Sabtu, 09 Oktober 2010

MENGHARAP KONTRIBUSI DANA KHUSUS, PILKADA DI SITUBONDO JADI REBUTAN LADANG PARA PENGASUH LEMBAGA PENDIDIKAN PESANTREN

Munculnya pesta demokrasi di situbondo mengajak masyarakat para elit kyai dan pengusaha menjadi rebutan untuk menikmatin kucuran anggaran belanja daerah. Hal ini memicu para stockholder yang ada di kabupaten situbondo mencari peluang usaha untuk menikmatin anggaran belanja daerah di karenakan suksesi pilkada menjadi ajang peluang usaha yang menggiurkan di karenakan apabila timsesnya menang dalam merebut kursi kepala daerah akan mudah untuk menikmatin anggaran belanja daerah.
Proses permintaan tersebut terbukti beberapa permintaan yang di usungnya seperti belanja pegawai, dengan alasan untuk kebutuhan operasional birokrasi karena para pegawai yang bekerja di struktur pemerintahan kabupaten situbondo beralasan untuk mengurangi lambatnya peningkatan kualitas pelayanan pendidikan di daerah. Misalnya, belanja administrasi perkantoran, peningkatan sarana dan prasarana aparatur, dan peningkatan disiplin aparatur (umumnya dalam bentuk pengadaan pakaian/seragam).

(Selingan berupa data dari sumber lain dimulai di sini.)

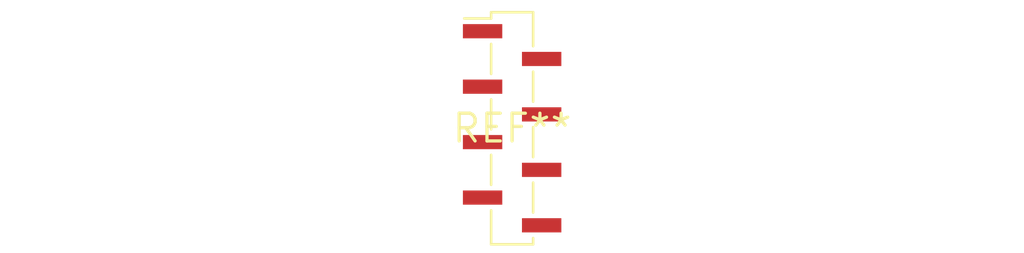
<source format=kicad_pcb>
(kicad_pcb (version 20240108) (generator pcbnew)

  (general
    (thickness 1.6)
  )

  (paper "A4")
  (layers
    (0 "F.Cu" signal)
    (31 "B.Cu" signal)
    (32 "B.Adhes" user "B.Adhesive")
    (33 "F.Adhes" user "F.Adhesive")
    (34 "B.Paste" user)
    (35 "F.Paste" user)
    (36 "B.SilkS" user "B.Silkscreen")
    (37 "F.SilkS" user "F.Silkscreen")
    (38 "B.Mask" user)
    (39 "F.Mask" user)
    (40 "Dwgs.User" user "User.Drawings")
    (41 "Cmts.User" user "User.Comments")
    (42 "Eco1.User" user "User.Eco1")
    (43 "Eco2.User" user "User.Eco2")
    (44 "Edge.Cuts" user)
    (45 "Margin" user)
    (46 "B.CrtYd" user "B.Courtyard")
    (47 "F.CrtYd" user "F.Courtyard")
    (48 "B.Fab" user)
    (49 "F.Fab" user)
    (50 "User.1" user)
    (51 "User.2" user)
    (52 "User.3" user)
    (53 "User.4" user)
    (54 "User.5" user)
    (55 "User.6" user)
    (56 "User.7" user)
    (57 "User.8" user)
    (58 "User.9" user)
  )

  (setup
    (pad_to_mask_clearance 0)
    (pcbplotparams
      (layerselection 0x00010fc_ffffffff)
      (plot_on_all_layers_selection 0x0000000_00000000)
      (disableapertmacros false)
      (usegerberextensions false)
      (usegerberattributes false)
      (usegerberadvancedattributes false)
      (creategerberjobfile false)
      (dashed_line_dash_ratio 12.000000)
      (dashed_line_gap_ratio 3.000000)
      (svgprecision 4)
      (plotframeref false)
      (viasonmask false)
      (mode 1)
      (useauxorigin false)
      (hpglpennumber 1)
      (hpglpenspeed 20)
      (hpglpendiameter 15.000000)
      (dxfpolygonmode false)
      (dxfimperialunits false)
      (dxfusepcbnewfont false)
      (psnegative false)
      (psa4output false)
      (plotreference false)
      (plotvalue false)
      (plotinvisibletext false)
      (sketchpadsonfab false)
      (subtractmaskfromsilk false)
      (outputformat 1)
      (mirror false)
      (drillshape 1)
      (scaleselection 1)
      (outputdirectory "")
    )
  )

  (net 0 "")

  (footprint "PinSocket_1x08_P1.27mm_Vertical_SMD_Pin1Left" (layer "F.Cu") (at 0 0))

)

</source>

Secara nominal, belanja administrasi perkantoran terbesar ditemukan di Kabupaten Situbondo. Daerah tertinggal itu mengalokasikan belanja administrasi perkantoran antara Rp 5-7 miliar pada 2007-2009. Padahal, dengan jumlah kecamatan yang lebih banyak, Kabupaten Pasuruan hanya mengalokasikan belanja sebesar Rp 500-700 juta. Belanja administrasi perkantoran Kabupaten Pasuruan merupakan yang terkecil di antara daerah-daerah lainnya.

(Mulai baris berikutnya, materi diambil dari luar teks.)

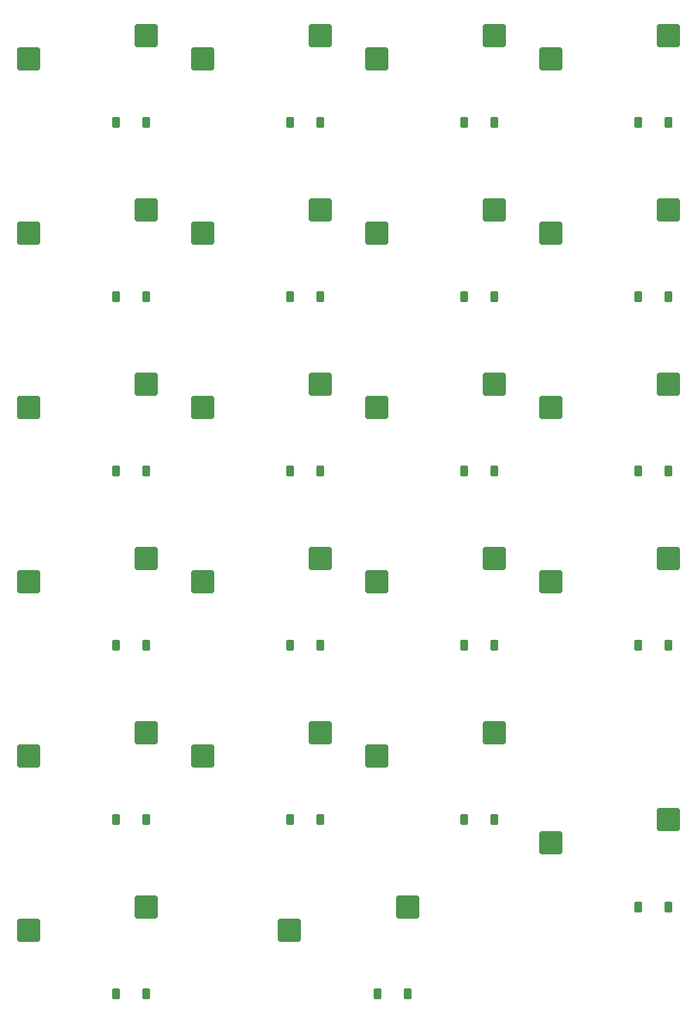
<source format=gbp>
G04 #@! TF.GenerationSoftware,KiCad,Pcbnew,8.0.2*
G04 #@! TF.CreationDate,2024-06-05T18:53:51-04:00*
G04 #@! TF.ProjectId,CSP_macropad_arduino,4353505f-6d61-4637-926f-7061645f6172,rev?*
G04 #@! TF.SameCoordinates,Original*
G04 #@! TF.FileFunction,Paste,Bot*
G04 #@! TF.FilePolarity,Positive*
%FSLAX46Y46*%
G04 Gerber Fmt 4.6, Leading zero omitted, Abs format (unit mm)*
G04 Created by KiCad (PCBNEW 8.0.2) date 2024-06-05 18:53:51*
%MOMM*%
%LPD*%
G01*
G04 APERTURE LIST*
G04 Aperture macros list*
%AMRoundRect*
0 Rectangle with rounded corners*
0 $1 Rounding radius*
0 $2 $3 $4 $5 $6 $7 $8 $9 X,Y pos of 4 corners*
0 Add a 4 corners polygon primitive as box body*
4,1,4,$2,$3,$4,$5,$6,$7,$8,$9,$2,$3,0*
0 Add four circle primitives for the rounded corners*
1,1,$1+$1,$2,$3*
1,1,$1+$1,$4,$5*
1,1,$1+$1,$6,$7*
1,1,$1+$1,$8,$9*
0 Add four rect primitives between the rounded corners*
20,1,$1+$1,$2,$3,$4,$5,0*
20,1,$1+$1,$4,$5,$6,$7,0*
20,1,$1+$1,$6,$7,$8,$9,0*
20,1,$1+$1,$8,$9,$2,$3,0*%
G04 Aperture macros list end*
%ADD10RoundRect,0.250000X-1.025000X-1.000000X1.025000X-1.000000X1.025000X1.000000X-1.025000X1.000000X0*%
%ADD11RoundRect,0.225000X-0.225000X-0.375000X0.225000X-0.375000X0.225000X0.375000X-0.225000X0.375000X0*%
G04 APERTURE END LIST*
D10*
X110644500Y-66692500D03*
X97717500Y-69232500D03*
X97717500Y-31122500D03*
X110644500Y-28582500D03*
X135827500Y-116870000D03*
X148754500Y-114330000D03*
X97717500Y-88287500D03*
X110644500Y-85747500D03*
X116772500Y-107342500D03*
X129699500Y-104802500D03*
X116772500Y-50177500D03*
X129699500Y-47637500D03*
X135827500Y-69232500D03*
X148754500Y-66692500D03*
X116772500Y-69232500D03*
X129699500Y-66692500D03*
X78662500Y-31122500D03*
X91589500Y-28582500D03*
X135827500Y-50177500D03*
X148754500Y-47637500D03*
X135827500Y-88287500D03*
X148754500Y-85747500D03*
X78662500Y-50177500D03*
X91589500Y-47637500D03*
X78662500Y-69232500D03*
X91589500Y-66692500D03*
X78662500Y-126397500D03*
X91589500Y-123857500D03*
X107245000Y-126397500D03*
X120172000Y-123857500D03*
X97717500Y-107342500D03*
X110644500Y-104802500D03*
X135827500Y-31122500D03*
X148754500Y-28582500D03*
X78662500Y-88287500D03*
X91589500Y-85747500D03*
X116772500Y-88287500D03*
X129699500Y-85747500D03*
X97717500Y-50177500D03*
X110644500Y-47637500D03*
X116772500Y-31122500D03*
X129699500Y-28582500D03*
X78662500Y-107342500D03*
X91589500Y-104802500D03*
D11*
X116872000Y-133385000D03*
X120172000Y-133385000D03*
X107344500Y-114330000D03*
X110644500Y-114330000D03*
X126398832Y-76220000D03*
X129698832Y-76220000D03*
X107343166Y-76220000D03*
X110643166Y-76220000D03*
X107344500Y-57165000D03*
X110644500Y-57165000D03*
X126399500Y-114330000D03*
X129699500Y-114330000D03*
X88289500Y-57165000D03*
X91589500Y-57165000D03*
X145454500Y-57165000D03*
X148754500Y-57165000D03*
X145454500Y-123857500D03*
X148754500Y-123857500D03*
X145454500Y-38110000D03*
X148754500Y-38110000D03*
X107344500Y-95275000D03*
X110644500Y-95275000D03*
X107342500Y-38110000D03*
X110642500Y-38110000D03*
X88289500Y-95275000D03*
X91589500Y-95275000D03*
X145454500Y-95275000D03*
X148754500Y-95275000D03*
X145454500Y-76220000D03*
X148754500Y-76220000D03*
X88287500Y-38110000D03*
X91587500Y-38110000D03*
X88289500Y-114330000D03*
X91589500Y-114330000D03*
X88287500Y-76220000D03*
X91587500Y-76220000D03*
X88287500Y-133385000D03*
X91587500Y-133385000D03*
X126399500Y-57165000D03*
X129699500Y-57165000D03*
X126399500Y-95275000D03*
X129699500Y-95275000D03*
X126399500Y-38110000D03*
X129699500Y-38110000D03*
M02*

</source>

Dengan gambaran seperti itu, pembangunan infrastruktur pendidikan dipastikan akan berjalan di tempat jika hanya mengandalkan pendanaan dari APBD. Karena itu, diakui atau tidak, pembangunan infrastruktur pendidikan tidak bisa dilepaskan dari kontribusi DAK (dana alokasi khusus) bidang pendidikan. Bahkan, boleh dibilang, dana alokasi khusus itu merupakan penyangga pembangunan infrastruktur pendidikan di daerah.
Merujuk data Direktorat Jenderal Manajemen Pendidikan Dasar dan Menengah Kementerian Pendidikan RI, tujuh daerah penelitian LBS telah menerima alokasi DAK bidang pendidikan sebesar 477,16 miliar selama 2006-2009. Rinciannya, Kota Blitar Rp 36,79 miliar, Kota Surabaya Rp 20,75 miliar, Kabupaten Bojonegoro Rp 27,38 miliar, Kabupaten Bondowoso Rp 43,96 miliar, Kabupaten Malang Rp 150,21 miliar, Kabupaten Pasuruan Rp 129,12 miliar, dan Kabupaten Situbondo Rp 68,93 miliar.

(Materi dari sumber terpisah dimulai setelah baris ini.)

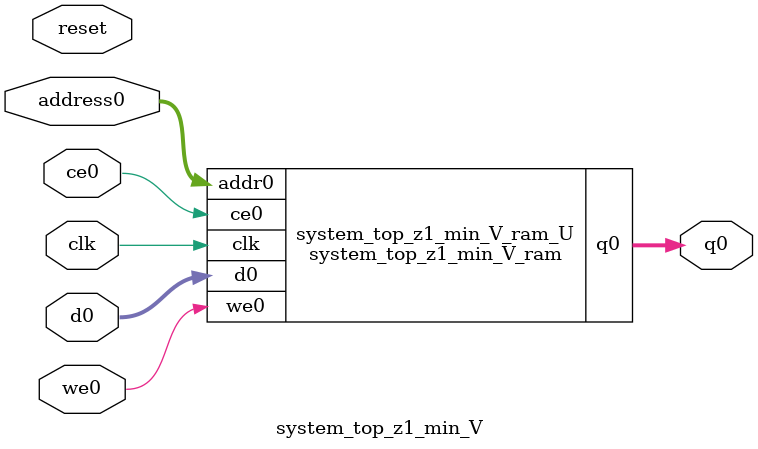
<source format=v>
`timescale 1 ns / 1 ps
module system_top_z1_min_V_ram (addr0, ce0, d0, we0, q0,  clk);

parameter DWIDTH = 32;
parameter AWIDTH = 4;
parameter MEM_SIZE = 15;

input[AWIDTH-1:0] addr0;
input ce0;
input[DWIDTH-1:0] d0;
input we0;
output reg[DWIDTH-1:0] q0;
input clk;

reg [DWIDTH-1:0] ram[0:MEM_SIZE-1];




always @(posedge clk)  
begin 
    if (ce0) begin
        if (we0) 
            ram[addr0] <= d0; 
        q0 <= ram[addr0];
    end
end


endmodule

`timescale 1 ns / 1 ps
module system_top_z1_min_V(
    reset,
    clk,
    address0,
    ce0,
    we0,
    d0,
    q0);

parameter DataWidth = 32'd32;
parameter AddressRange = 32'd15;
parameter AddressWidth = 32'd4;
input reset;
input clk;
input[AddressWidth - 1:0] address0;
input ce0;
input we0;
input[DataWidth - 1:0] d0;
output[DataWidth - 1:0] q0;



system_top_z1_min_V_ram system_top_z1_min_V_ram_U(
    .clk( clk ),
    .addr0( address0 ),
    .ce0( ce0 ),
    .we0( we0 ),
    .d0( d0 ),
    .q0( q0 ));

endmodule


</source>
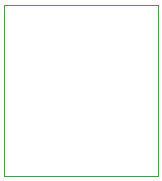
<source format=gbr>
%TF.GenerationSoftware,KiCad,Pcbnew,7.0.5*%
%TF.CreationDate,2023-08-03T20:15:09-04:00*%
%TF.ProjectId,Servo_Signal_V_shifter,53657276-6f5f-4536-9967-6e616c5f565f,rev?*%
%TF.SameCoordinates,Original*%
%TF.FileFunction,Profile,NP*%
%FSLAX46Y46*%
G04 Gerber Fmt 4.6, Leading zero omitted, Abs format (unit mm)*
G04 Created by KiCad (PCBNEW 7.0.5) date 2023-08-03 20:15:09*
%MOMM*%
%LPD*%
G01*
G04 APERTURE LIST*
%TA.AperFunction,Profile*%
%ADD10C,0.100000*%
%TD*%
G04 APERTURE END LIST*
D10*
X148160000Y-68698621D02*
X161160000Y-68698621D01*
X161160000Y-83198621D01*
X148160000Y-83198621D01*
X148160000Y-68698621D01*
M02*

</source>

Ironisnya, alokasi DAK ternyata rawan penyimpangan di lapangan. Komisi Pemberantasan Korupsi (KPK) mencatat tiga kelemahaan terkait dengan pelaksanaan teknis DAK. Pertama, ketidaksesuaian alokasi dana. Kedua, penyimpangan pemanfaatan dana. Misalnya, pembayaran jasa konsultan dan izin mendirikan bangunan (IMB). Adapun kelemahan ketiga adalah sulitnya monitoring dan pengawasan
Anggaran sebesar tersebut di sayangkan oleh masyarakat situbondo yang tidak mampu untuk mengaksesnya sehingga di daerah kabupaten situbondo rawan akan tindakan korupsi. Dari dana yang menggiuran tersebutlah banyak para elit kyai merebutkan termasuk para pengasuh pondok pesantren yang terkenal ikut campur dalam suksesi pilkada sampai-samapai mengalahi Parpol besar  seperti Democrat ,Golkar,dan PDIP, di kalahkan oleh partai kecil yaitu PKNU yang di jadikan alat kendaraan politiknya.